We demonstrate an 80-μm-thick film (which is around 15% of the thickness of the human epidermis), which is a highly sensitive hybrid functional gauge sensor, and was fabricated from poly(vinylidene fluoride) (PVDF) and ZnO nanostructures with graphene electrodes. Using this film, we were able to simultaneously measure pressure and temperature in real time. The pressure was monitored from the change in the electrical resistance via the piezoresistance of the material, and the temperature was inferred based on the recovery time of the signal. Our thin film system enabled us to detect changes in pressure as small as 10 Pa which is pressure detection limit was 10(3)-fold lower than the minimum level required for artificial skin, and to detect temperatures in the range 20-120 °C.
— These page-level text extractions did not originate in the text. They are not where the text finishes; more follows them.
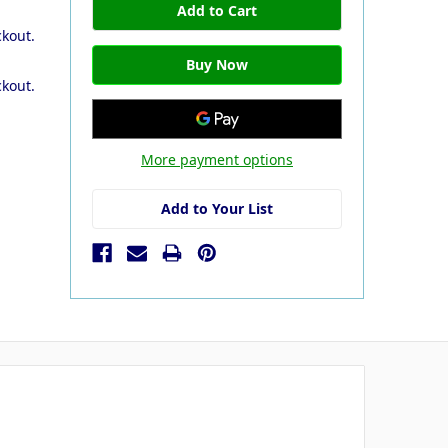
ckout.
ckout.
More payment options
Add to Your List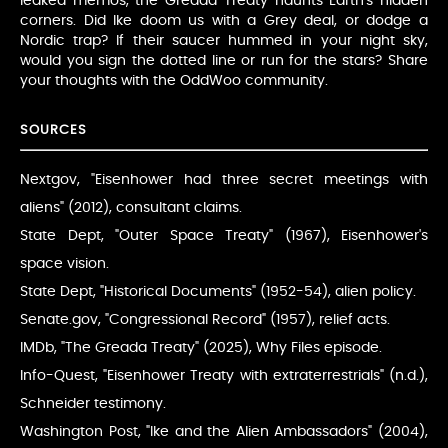
leaked memos, the Greada Treaty haunts Earth’s hidden
corners. Did Ike doom us with a Grey deal, or dodge a
Nordic trap? If their saucer hummed in your night sky,
would you sign the dotted line or run for the stars? Share
your thoughts with the OddWoo community.
SOURCES
Nextgov, "Eisenhower had three secret meetings with
aliens" (2012), consultant claims.
State Dept, "Outer Space Treaty" (1967), Eisenhower's
space vision.
State Dept, "Historical Documents" (1952-54), alien policy.
Senate.gov, "Congressional Record" (1957), relief acts.
IMDb, "The Greada Treaty" (2025), Why Files episode.
Info-Quest, "Eisenhower Treaty with extraterrestrials" (n.d.),
Schneider testimony.
Washington Post, "Ike and the Alien Ambassadors" (2004),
Figure 1. (a) Schematic diagram and (b) a photograph of the device consisting of the ZnO/PVDF composite film and rGO electrodes.

Figure 2

(a) AFM image of the exfoliated GO solution. (b) XPS spectrum with fitted lines of the pristine and rGO solution for C–C, C–O and C = O bonds. (c) Raman spectra of the rGO electrodes.

Figure 3

SEM images of (a) the ZnO nanorods and (b) the ZnO nanodisks. (c) XRD spectra to investigate the crystal structure of the ZnO nanorods and disks.

Figure 4

(a) FTIR spectra of PVDF film fabricated as part of this work, and a commercially available PVDF film. The crystalline phases are indicated. (b) The permittivity and losses of the tactile sensor fabricated with PVDF and different ZnO nanostructures, as well as the PVDF thin film and the commercially available PVDF thin film.

Figure 5. The change in resistance of the pristine PVDF, and the PVDF/ZnO composite films.

(a) In response to an applied pressure of 30 Pa, showing the response time. (b) The sensitivity of the films at 20°C, using various Pt weights. (c) The response and (d) recovery times of the PVDF film, the ZnO nanodisk/PVDF film, and the ZnO nanorod/PVDF with various pressures.

Figure 6

(a) The spatial variation in the change in resistance. The effective area of fabricated device are 6 × 6 cm². (b) The ZnO nanorod/PVDF film exhibited a higher pressure sensitivity than (c) the ZnO nanodisk/PVDF film. The film was divided into 144 regions (0.5 × 0.5 cm²) and Pt weights were used to apply a pressure of 30 Pa at each division, one at a time.

Figure 7

(a) The output resistance of the PVDF/ZnO nanorod device at various temperatures, 20, 70, and 120°C, under constant pressure of 30 Pa in the center of device. (b) The response to different pressures and (c) the recovery time at various temperatures.

Figure 8. The relationship between external pressure and the temperature of the object placed on the device to induce a pressure response.

(a) The change in the resistance and recovery time. (b) Pseudocolor plots showing the applied pressure on the PVDF/ZnO nanorod film. (c) The response to impact of a droplet with an unknown temperature. (d) The recovery time shows that the temperatures of the droplets were 20°C and 80°C, and the pressure was 90 Pa.